__WHAT TO PRODUCE__
Pick up the blog post below about Journey to a Hanging and its comment thread right after its last line, and keep writing.

I think that anyone who is writing non-fiction should be paranoid about getting their facts right, and anyone writing about one of the most notorious series of events in New Zealand’s nineteenth century history should be particularly paranoid.

I'm puzzled that Wells thinks Creative New Zealand was somehow burdening him when it tried to get him to talk with the descendants of the man whose life he was researching. I can’t think why any researcher wouldn’t want to acquaint him or herself with the oral traditions surrounding the subject he or she was researching.

I read Journey to a Hanging a few months ago, and I remember being surprised when Wells declared that he hadn’t looked at any of the Maori accounts, either in oral tradition or on paper, of the slaying of Volkner, the hunt for Kereopa Te Rau, and the trial and execution of Te Rau. I was even more bemused when he followed this confession with some knockabout criticisims of the supposed political correctness of unnamed historians who had studied the killing of Volkner and the trial of Kereopa Te Rau. How can you decide these interpretations are biased, I thought, when you haven’t looked at half of the story yourself?

I’ve just written a short book about another terrible series of nineteenth century events, the slave raids that some New Zealanders and Tasmanians made on Tonga in 1863. I researched the book in the archives of New Zealand, looking at old newspapers and at missionaries’ letters and diplomatic despatches – but I also went to Tonga and sat around kava circles and heard what the descendants of the slave raids had to say, and looked at old Tongan publications. It’s not too hard to do all this, even if you don’t have command of a Polynesian language. Most Tongans, let alone Maori, speak English, and many oral traditions have been translated into English. Dictionaries are wonderful things.

I've blogged in more detail about Kereopa Te Rau and the killing of Carl Volkner here and here.

[Posted by Scott Hamilton]


Blogger Matthew R. X. Dentith said...

What a weird story. What a weird approach to research this Wells has.

9:27 pm  
Anonymous AG said...

Comment from Angus Gillies on facebook:

I haven't read the book but I read the blurb online. It talked about him exploring New Zealand's heart of darkness and going on some personal quest. It also said the Volkner incident had put race relations in New Zealand back 100 years. And yet he got stroppy when someone suggested Maori might have a perspective that could be worth listening to or at least reading. I can't see the downside in talking to Maori. It would give balance to the book and my experience is that Maori love telling stories and they're very good at it. This sounds like history written, while sipping lattes in the leafy suburbs of Auckland, for like-minded publishers and readers.'

3:54 pm  
Blogger Richard said...

__SOURCE MATERIAL__
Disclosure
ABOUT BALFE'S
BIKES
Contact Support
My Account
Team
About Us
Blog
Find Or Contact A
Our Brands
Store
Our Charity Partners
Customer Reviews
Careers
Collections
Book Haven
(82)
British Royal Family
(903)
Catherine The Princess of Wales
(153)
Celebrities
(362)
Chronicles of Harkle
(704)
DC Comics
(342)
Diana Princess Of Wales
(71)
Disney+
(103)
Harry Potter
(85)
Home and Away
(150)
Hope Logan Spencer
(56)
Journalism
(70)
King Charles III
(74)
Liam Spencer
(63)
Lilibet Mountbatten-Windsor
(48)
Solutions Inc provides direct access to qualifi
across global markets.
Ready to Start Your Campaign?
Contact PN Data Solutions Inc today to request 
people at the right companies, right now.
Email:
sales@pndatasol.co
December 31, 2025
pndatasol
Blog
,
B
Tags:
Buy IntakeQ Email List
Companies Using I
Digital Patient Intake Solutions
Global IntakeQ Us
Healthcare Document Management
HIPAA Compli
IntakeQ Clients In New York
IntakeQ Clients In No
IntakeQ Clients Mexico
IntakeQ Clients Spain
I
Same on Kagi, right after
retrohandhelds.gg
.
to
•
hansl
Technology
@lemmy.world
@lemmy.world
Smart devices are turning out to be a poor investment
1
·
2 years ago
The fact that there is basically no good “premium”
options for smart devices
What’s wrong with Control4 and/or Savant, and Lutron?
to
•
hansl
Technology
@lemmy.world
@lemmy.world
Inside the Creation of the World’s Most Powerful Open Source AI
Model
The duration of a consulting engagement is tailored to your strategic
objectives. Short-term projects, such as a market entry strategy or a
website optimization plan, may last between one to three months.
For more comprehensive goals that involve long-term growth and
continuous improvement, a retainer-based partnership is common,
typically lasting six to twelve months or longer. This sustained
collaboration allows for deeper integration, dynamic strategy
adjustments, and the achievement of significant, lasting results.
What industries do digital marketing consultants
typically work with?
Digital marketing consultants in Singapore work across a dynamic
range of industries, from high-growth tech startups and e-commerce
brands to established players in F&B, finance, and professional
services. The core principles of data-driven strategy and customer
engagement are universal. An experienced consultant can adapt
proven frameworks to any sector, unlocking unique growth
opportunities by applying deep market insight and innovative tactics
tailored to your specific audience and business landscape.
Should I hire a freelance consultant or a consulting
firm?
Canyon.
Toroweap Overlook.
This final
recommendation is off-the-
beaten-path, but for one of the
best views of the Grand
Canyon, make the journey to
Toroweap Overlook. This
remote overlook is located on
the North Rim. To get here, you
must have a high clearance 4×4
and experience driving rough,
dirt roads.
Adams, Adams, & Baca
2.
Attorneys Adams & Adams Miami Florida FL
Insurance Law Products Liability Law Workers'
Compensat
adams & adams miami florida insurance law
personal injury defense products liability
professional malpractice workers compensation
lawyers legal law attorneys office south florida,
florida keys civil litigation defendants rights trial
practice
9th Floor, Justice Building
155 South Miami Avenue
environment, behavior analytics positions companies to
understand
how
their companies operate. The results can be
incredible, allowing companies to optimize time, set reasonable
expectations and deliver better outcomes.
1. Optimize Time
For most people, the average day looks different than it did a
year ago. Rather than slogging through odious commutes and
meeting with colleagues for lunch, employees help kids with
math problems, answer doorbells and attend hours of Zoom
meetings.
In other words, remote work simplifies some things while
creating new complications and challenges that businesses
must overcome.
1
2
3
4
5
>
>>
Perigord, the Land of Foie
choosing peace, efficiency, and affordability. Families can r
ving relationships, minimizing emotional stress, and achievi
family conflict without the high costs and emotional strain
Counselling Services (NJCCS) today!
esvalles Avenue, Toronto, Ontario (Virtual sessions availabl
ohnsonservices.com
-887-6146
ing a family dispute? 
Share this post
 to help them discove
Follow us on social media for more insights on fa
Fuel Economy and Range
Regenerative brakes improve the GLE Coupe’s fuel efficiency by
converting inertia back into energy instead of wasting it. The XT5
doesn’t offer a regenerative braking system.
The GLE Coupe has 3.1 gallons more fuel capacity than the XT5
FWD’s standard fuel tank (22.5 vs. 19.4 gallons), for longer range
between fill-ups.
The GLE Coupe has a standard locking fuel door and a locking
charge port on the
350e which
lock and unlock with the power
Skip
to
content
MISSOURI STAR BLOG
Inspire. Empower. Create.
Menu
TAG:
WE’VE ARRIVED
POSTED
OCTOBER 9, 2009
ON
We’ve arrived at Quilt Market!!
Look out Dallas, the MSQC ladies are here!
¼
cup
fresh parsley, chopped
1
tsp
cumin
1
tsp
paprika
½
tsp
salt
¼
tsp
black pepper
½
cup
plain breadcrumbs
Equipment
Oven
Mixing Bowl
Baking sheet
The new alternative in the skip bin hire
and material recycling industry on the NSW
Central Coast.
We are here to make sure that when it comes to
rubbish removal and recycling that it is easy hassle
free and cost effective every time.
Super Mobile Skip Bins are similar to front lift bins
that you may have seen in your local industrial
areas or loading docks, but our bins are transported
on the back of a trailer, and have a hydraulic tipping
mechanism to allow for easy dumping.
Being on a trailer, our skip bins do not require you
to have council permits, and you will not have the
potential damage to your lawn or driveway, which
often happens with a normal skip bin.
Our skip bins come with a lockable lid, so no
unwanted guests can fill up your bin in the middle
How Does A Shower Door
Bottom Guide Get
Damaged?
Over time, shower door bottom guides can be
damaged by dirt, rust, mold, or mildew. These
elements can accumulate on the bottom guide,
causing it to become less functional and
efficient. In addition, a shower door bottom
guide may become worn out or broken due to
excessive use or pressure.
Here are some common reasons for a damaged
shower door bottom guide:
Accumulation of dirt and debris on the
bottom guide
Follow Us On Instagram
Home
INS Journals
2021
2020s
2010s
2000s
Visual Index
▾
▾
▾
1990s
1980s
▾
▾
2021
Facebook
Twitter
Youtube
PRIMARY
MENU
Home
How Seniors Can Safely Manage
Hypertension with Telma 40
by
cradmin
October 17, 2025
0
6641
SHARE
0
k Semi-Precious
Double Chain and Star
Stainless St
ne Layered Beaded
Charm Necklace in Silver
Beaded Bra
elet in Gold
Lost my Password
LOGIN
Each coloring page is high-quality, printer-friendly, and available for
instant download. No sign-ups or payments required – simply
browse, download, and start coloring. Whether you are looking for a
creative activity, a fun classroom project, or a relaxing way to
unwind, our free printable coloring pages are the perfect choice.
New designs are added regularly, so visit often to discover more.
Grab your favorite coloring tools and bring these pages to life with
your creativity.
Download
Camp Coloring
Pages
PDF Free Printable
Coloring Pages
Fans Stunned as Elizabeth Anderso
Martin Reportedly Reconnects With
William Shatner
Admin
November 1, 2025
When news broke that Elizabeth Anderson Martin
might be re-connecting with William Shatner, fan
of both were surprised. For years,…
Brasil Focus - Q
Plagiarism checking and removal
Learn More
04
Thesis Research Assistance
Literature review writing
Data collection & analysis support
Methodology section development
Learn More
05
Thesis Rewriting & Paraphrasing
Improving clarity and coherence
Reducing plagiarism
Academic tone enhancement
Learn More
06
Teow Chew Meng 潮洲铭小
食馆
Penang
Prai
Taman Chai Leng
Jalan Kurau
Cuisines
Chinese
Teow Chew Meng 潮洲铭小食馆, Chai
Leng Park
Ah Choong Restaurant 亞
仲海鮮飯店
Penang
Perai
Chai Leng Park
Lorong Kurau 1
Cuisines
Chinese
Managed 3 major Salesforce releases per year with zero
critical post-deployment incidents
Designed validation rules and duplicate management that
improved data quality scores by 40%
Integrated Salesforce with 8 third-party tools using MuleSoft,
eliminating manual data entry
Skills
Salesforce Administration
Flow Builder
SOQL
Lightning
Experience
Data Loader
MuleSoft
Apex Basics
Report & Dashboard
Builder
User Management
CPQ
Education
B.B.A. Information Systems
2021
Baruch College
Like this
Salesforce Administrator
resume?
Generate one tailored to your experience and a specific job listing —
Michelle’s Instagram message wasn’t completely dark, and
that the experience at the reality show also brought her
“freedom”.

__TASK RESPONSE__
I think that if a historian does enough research it isn't necessary to "consult" with Maori or anyone. After all, most history is subject to error and opinion. There is de facto nothing outside the text. The important thing is that Well's book be entertaining. I find Geoff Moon's books entertaining and the book about the Maori Pakeha and also 'The Prophet and the Policeman'.
I read a book of stories of remembered lives (mostly European) and there are others by Maori, and other nationalities.

It would add to the book perhaps. I haven't read it. Perhaps Wells wants to be free of outside influence.

9:25 pm  
Blogger Richard said...

My text started jumping around there (literally I mean, some fault or glitch). I meant that it depends on the perspective and also the purpose of the writer.

It is sometimes a bit tedious this political correctness.

Now if someone is going to discuss the incident and present it as he has, and states they want to present their own view, that is good. He is, I presume, relying on other books. Nothing wrong with that. It is just another approach. Also his own opinion, which can of course be problematic, but by "consulting" someone who is perhaps sypathetic one way or the other, will certainly be influenced to move toward a preconceived view. It is nearly impossible for anyone to be "objective", and in fact there is really no such thing, anywhere: history is only one area where truth is, in many ways, quite relative. There is very little certainty especially given the time lapse.

9:32 pm  
Anonymous Anonymous said...

This bring back memories Taylor? https://www.marxists.org/history/erol/new-zealand/nz-family-tree.pdf

3:54 pm  
Anonymous Anonymous said...

Perhaps Wells preferred to choose his own sources or didn't wish to be morally accountable to CNZ. Perhaps he saw the 100k as a poisoned chalice of politically correct expectation. I find it ironic that having said this you have chosen not to listen to the Tongan oral testimony that one of their family Paula Vila may have been responsible for getting the 'Atans on the slave ship. As a writer he like you, is entitled to select the sources he wants, but must expect to be held accountable for those choices.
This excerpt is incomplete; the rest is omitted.